Knapp is a Massachusetts native who was living in Florida with Lauren, then 5 years old, when she decided to move to Knoxville in 2005. She considers Knoxville her adopted home and says she put a great deal of thought into where she wanted Lauren to grow up.
“During the housing boom, I got an extremely uneasy feeling that things were going to go south … I didn’t just throw a dart at a map. I spent months researching where to go and decided I wanted to be in the South because people are very friendly and the weather is certainly better than the Northeast.
“So, after much research, I realized that Knoxville offered an excellent cost of living to jobs ratio. That turned out to be correct. It was an excellent place to ride out the great recession.”
She had been a journalist in Massachusetts, and even started her own newspaper. She loved Knoxville and had a variety of jobs while she was here, but never managed to make much money. Here’s how she described it in her blog:
“I’ve been a journalist, insurance agent, call-center slave, rideshare driver. Sometimes it feels like I’ve done a little bit of everything, but I’d never been a truck driver.
“There was never enough time or money and that is precisely the issue. I can stay in lovely East Tennessee while I eek out an existence or I can take a chance, see the country and make more money than I’ve ever earned in my life.”
So, she took her “Hail Mary” shot at building a retirement nest egg and hit the road.
The job has its frustrations. It’s difficult to fill a prescription when you’re 100 miles down the road from the pharmacy. Getting her mail can be a problem and unless there’s a big truck stop on the route she’s driving, it can be hard to find a place to eat, sleep or shower. Or even worse:
“I will never forget the time, when I was in training, and we went to a company in Minnesota. I asked the guy that worked at the company if he had a restroom and he pointed to a Porta Potty out in the parking lot. It actually had ice on the toilet seat.

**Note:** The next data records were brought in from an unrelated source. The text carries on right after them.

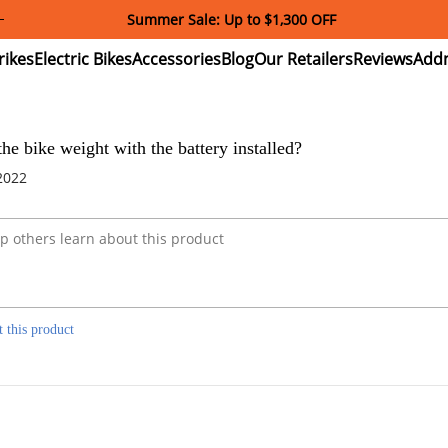
Summer Sale: Up to $1,300 OFF
ectric
Electric
Accessories
Blog
Our
Reviews
ikes
Bikes
Retailers
e bike weight with the battery installed?
2022
t this product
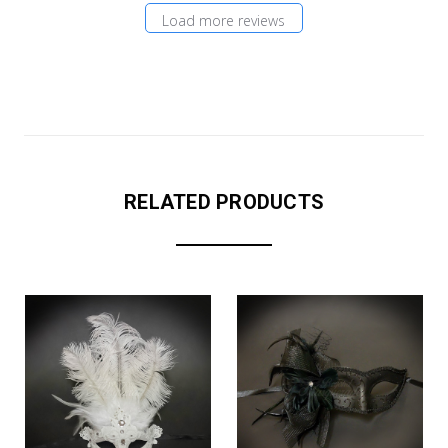
Load more reviews
RELATED PRODUCTS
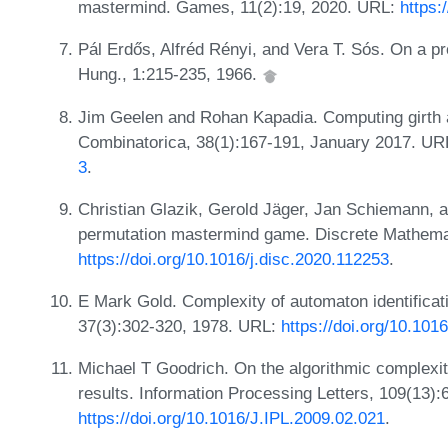
mastermind. Games, 11(2):19, 2020. URL:
https:
Pál Erdős, Alfréd Rényi, and Vera T. Sós. On a pr
Hung., 1:215-235, 1966.
Jim Geelen and Rohan Kapadia. Computing girth a
Combinatorica, 38(1):167-191, January 2017. UR
3
.
Christian Glazik, Gerold Jäger, Jan Schiemann, a
permutation mastermind game. Discrete Mathema
https://doi.org/10.1016/j.disc.2020.112253
.
E Mark Gold. Complexity of automaton identificati
37(3):302-320, 1978. URL:
https://doi.org/10.10
Michael T Goodrich. On the algorithmic complexi
results. Information Processing Letters, 109(13)
https://doi.org/10.1016/J.IPL.2009.02.021
.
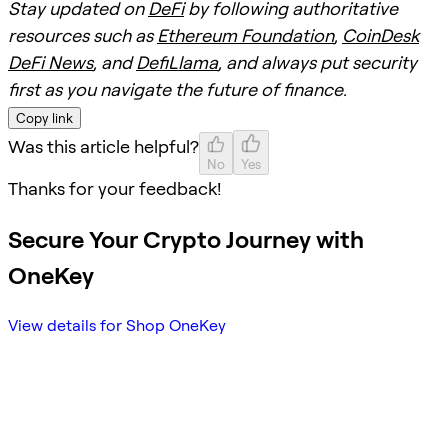
Stay updated on
DeFi
by following authoritative
resources such as
Ethereum Foundation
,
CoinDesk
DeFi News
, and
DefiLlama
, and always put security
first as you navigate the future of finance.
Copy link
Was this article helpful?
No
Yes
Thanks for your feedback!
Secure Your Crypto Journey with
OneKey
View details for Shop OneKey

“Yet other companies are nice and have decent restrooms.
Also, you can’t park a 53-foot rig just anywhere. Many restaurants and merchants don’t want them in their parking lots.
“There are entire towns that don’t allow truck parking, she said. “They want their stuff, but they think it’s supposed to arrive by unicorns, I guess.”
But there are compensations. Heidi loves watching the faces of little girls when they realize that there’s a woman behind the wheel of that big truck. And she never tires of the beauty she discovers along the open road.
As we ended the interview she was in McAllen, Texas, on the Mexican border, picking up a load of avocados. Tomorrow she will be Georgia bound.
Betty Bean is a veteran reporter in Knox and Sevier counties.